POPULATION -- January 1, 2010 at 1:49 PM ET
Census: 308,400,408 Americans at Start of 2010
Another year, another few million Americans. There are 2,606,181 more Americans today than there were on Dec. 31, 2008, according to the Census Bureau's annual year-end projections. That's about 0.9 percent growth for the year.
Births in the coming year will continue to out-pace deaths, the Census reported. A person will be born every eight seconds in January 2010; someone will die every 12. Immigration will bring a new person to this country every 37 seconds. In all, the total U.S population will tick upward by one person every 14 seconds.
But not every part of the U.S. is growing.
Michigan lost 32,759 residents last year, or 0.33 percent. The state's population has shrunk every year since 2006. Maine and Rhode Island also saw their populations decline, though by smaller amounts.
Texas grew more than any other state, picking up 478,000 new residents, followed by California (381,000), North Carolina (134,000), Georgia (131,000) and Florida (114,000), according to the Census report. State populations are measured from July 1, 2008 to June 30, 2009.

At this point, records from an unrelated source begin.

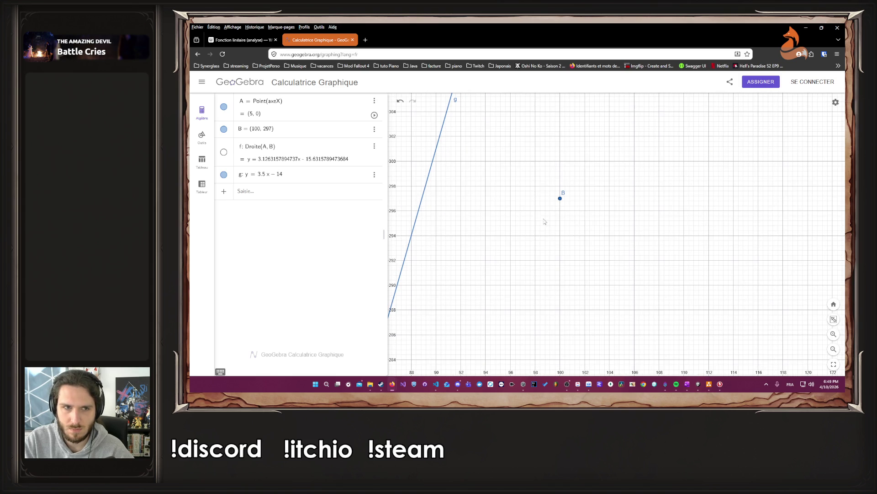
- Try a slope of 4 for line g and zoom to compare it with point B
click(264, 178)
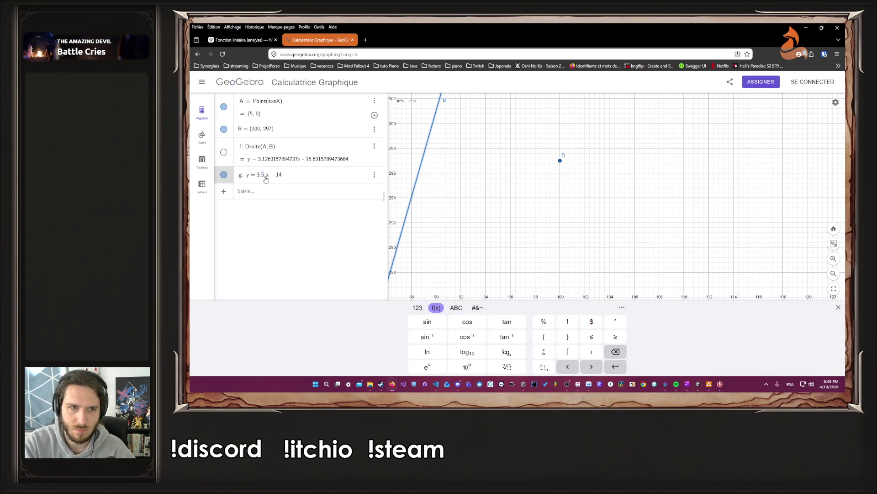
text(4)
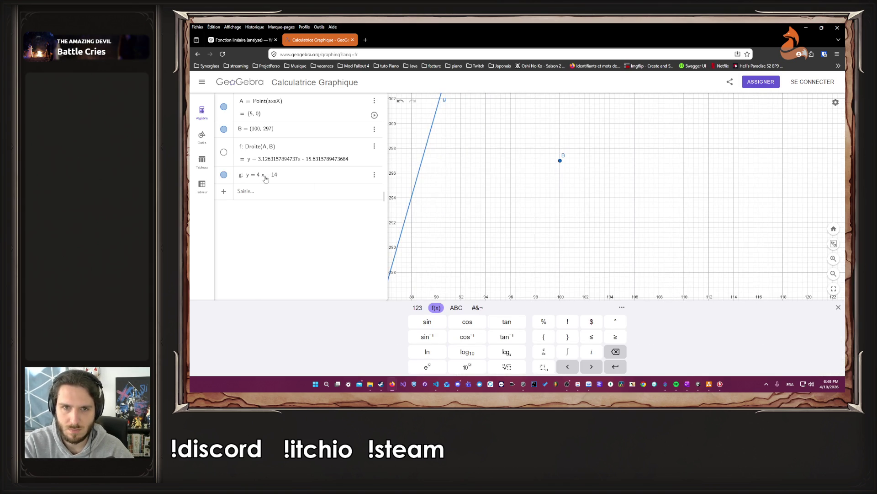
key(Return)
scroll(485, 258, down, 5)
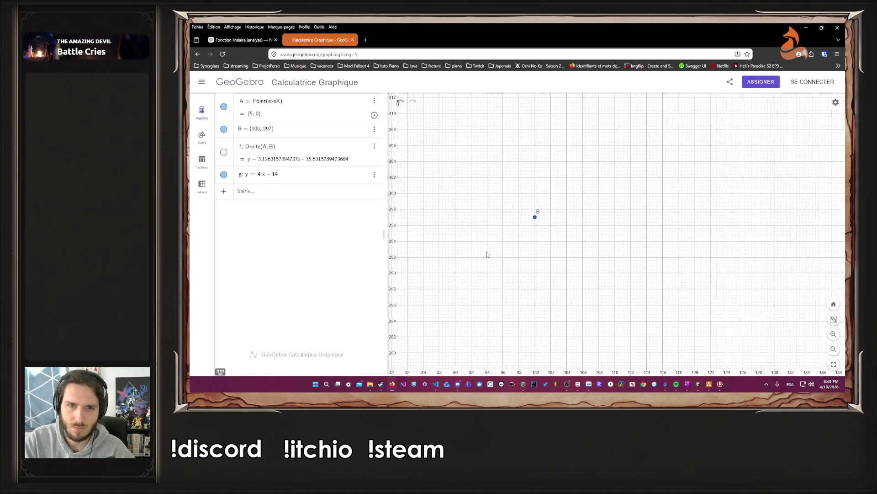
scroll(484, 262, up, 1)
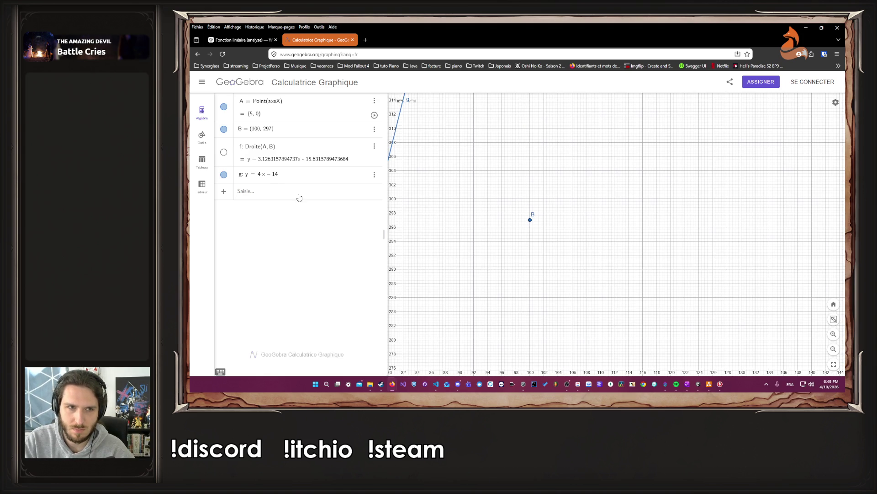
- Settle line g at y = 3.2x − 14 and zoom in toward point B
click(263, 179)
click(262, 178)
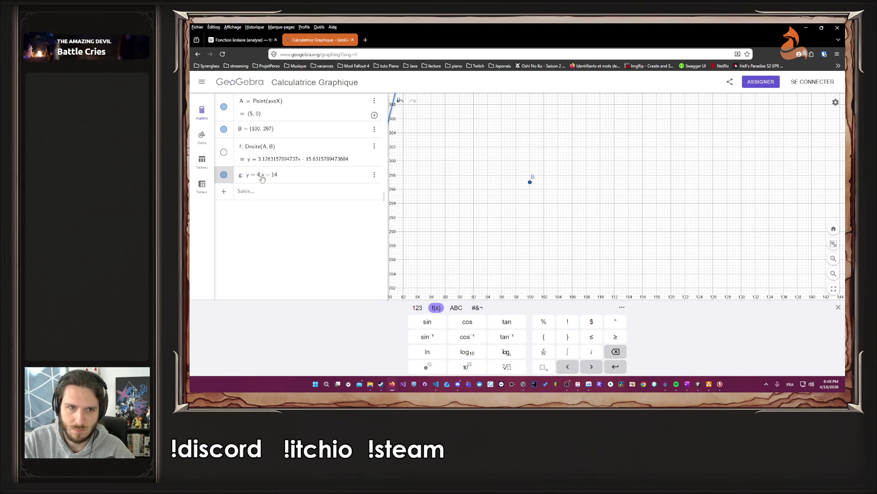
key(BackSpace)
text(3/ )
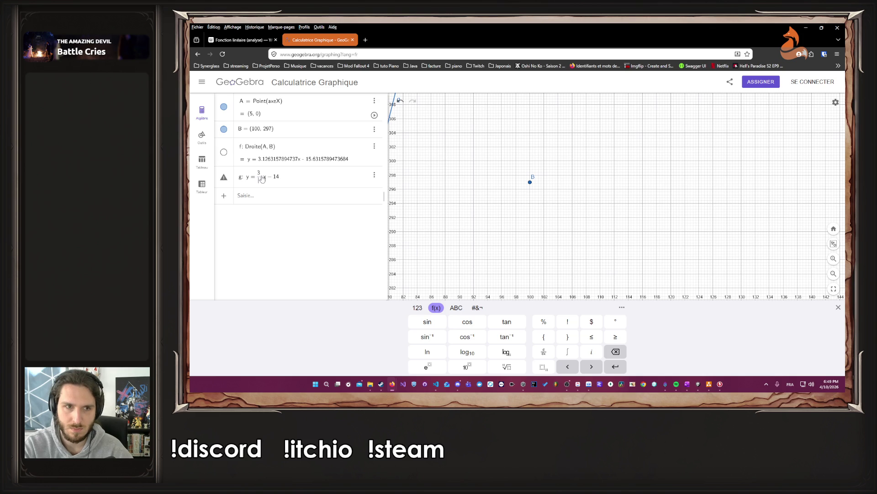
text(.5)
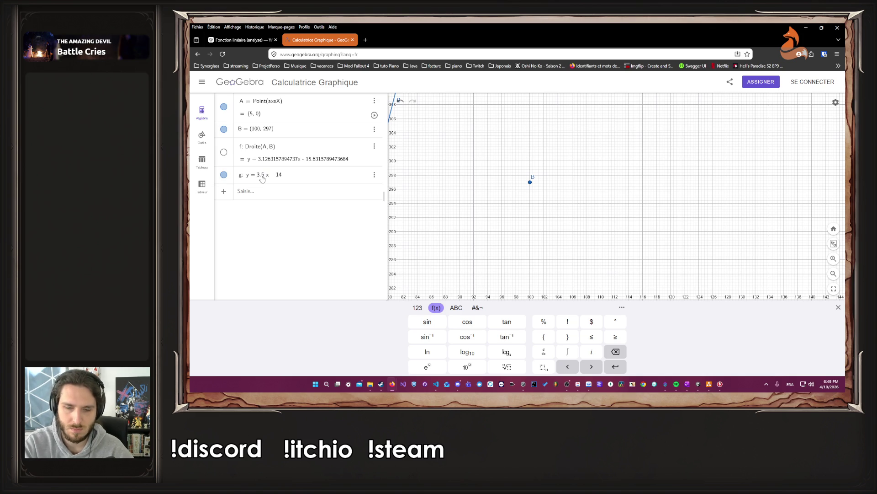
key(BackSpace)
text(2)
key(Return)
scroll(525, 211, up, 10)
scroll(504, 213, up, 3)
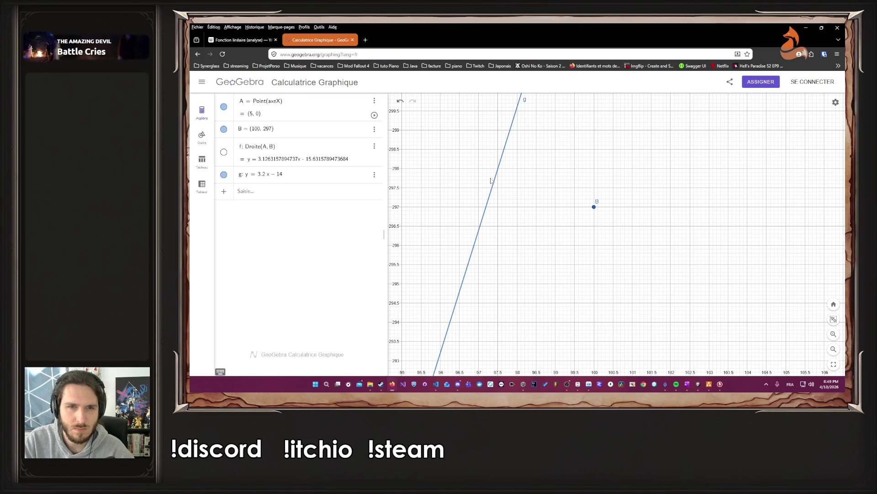
- Select line g and change its slope to 3.1, zooming toward point B
scroll(490, 192, up, 1)
click(486, 213)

America remains an outlier among developed countries: Much of Western Europe, as well as Japan, is growing older and growing slower, while the developing world simply grows.
The U.S. population hit 300 million in 2006. At the time, demographer William Frey, of the Brookings Institution, told Gwen Ifill:
Unlike Europe and unlike Japan, however, we're going to be projected to grow in our labor force population, as well as in our child population, over the next three or four decades. That will put us in a much better position, not only to take care of our elderly population, but also to have a more vibrant and vital labor force than they will have.
And the fact that they're coming from other countries to some degree means that we're going to be able to connect more with other countries in the world. In a global economy, I think this is a plus.